During her childhood and adolescence, her life was affected by the kind of pain and suffering many of us only read or hear about in tragic news stories. But she weathered the storm to become a woman of substance and stature who many people regard with respect and awe.

Like many African-American women, Maya Angelou suffered emotional and mental trauma from the stigma and discrimination that often accompanies being born black in a color-conscious world. What’s more, Ms. Angelou was female, another strike in a patriarchal social order that still continues to, in many ways, place women second.

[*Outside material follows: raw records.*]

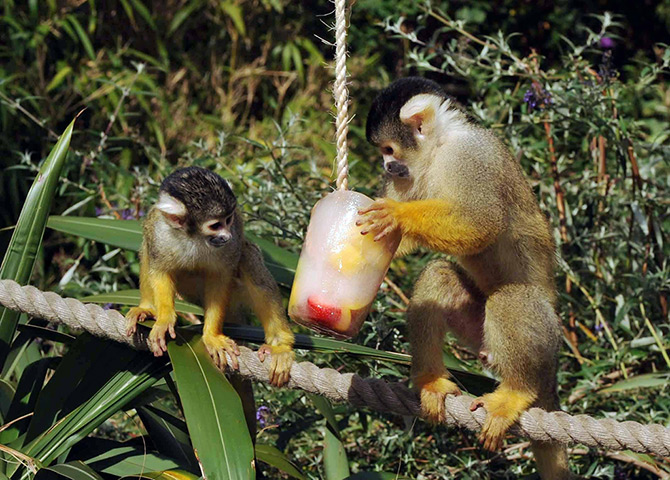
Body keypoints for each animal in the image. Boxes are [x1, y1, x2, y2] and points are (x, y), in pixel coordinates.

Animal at [125, 166, 294, 387]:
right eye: (215, 225)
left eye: (228, 220)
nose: (227, 236)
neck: (194, 237)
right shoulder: (159, 231)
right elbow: (159, 269)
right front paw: (164, 319)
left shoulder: (233, 236)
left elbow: (220, 276)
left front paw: (211, 336)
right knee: (147, 248)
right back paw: (147, 308)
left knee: (248, 258)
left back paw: (280, 346)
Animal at [358, 77, 570, 479]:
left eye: (389, 149)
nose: (387, 166)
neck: (441, 147)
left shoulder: (472, 156)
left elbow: (480, 223)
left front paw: (396, 215)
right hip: (477, 334)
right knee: (439, 277)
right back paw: (431, 381)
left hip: (545, 337)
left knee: (511, 300)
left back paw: (516, 393)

It’s been said that Maya Angelou was a “phenomenal woman” and I couldn’t agree more. Just read almost anything from the thought-provoking writings, recordings, art and plays she’s produced.

But recently I learned there was much more to her life than just reading, writing and performing. Beyond poetry and storytelling, Ms. Angelou was also an advocate for women’s health.

Several years ago, Wake Forest University honored Maya Angelou by naming a women’s health care center after her. Ms. Angelou was pleased. Women’s health was a priority for her. “Anything that has to do with improving a woman’s life, I support it,” she once said to Lesley Kennedy, a reporter for MORE.com.

But that was the way Ms. Angelou felt about human beings in general. “Anything which serves to improve the condition of any human, I support it,” she added to expand on the thought.

I also found it interesting that Maya Angelou suffered from heart disease, the nation’s No. 1 killer of women, according to the American Heart Association. (But at the time the time I wrote this blog, the cause of Maya Angelou’s death wasn’t yet confirmed.)

Two years ago, Ms. Angelou gave her name to another women’s health center, the Maya Angelou Center for Women’s Health and Wellness in Winston-Salem, North Carolina, the city where she lived.

The goal of the center neatly coincided with Ms. Angelou’s last cause and one of her lifelong concerns: “That women care enough about themselves to want to change their health.”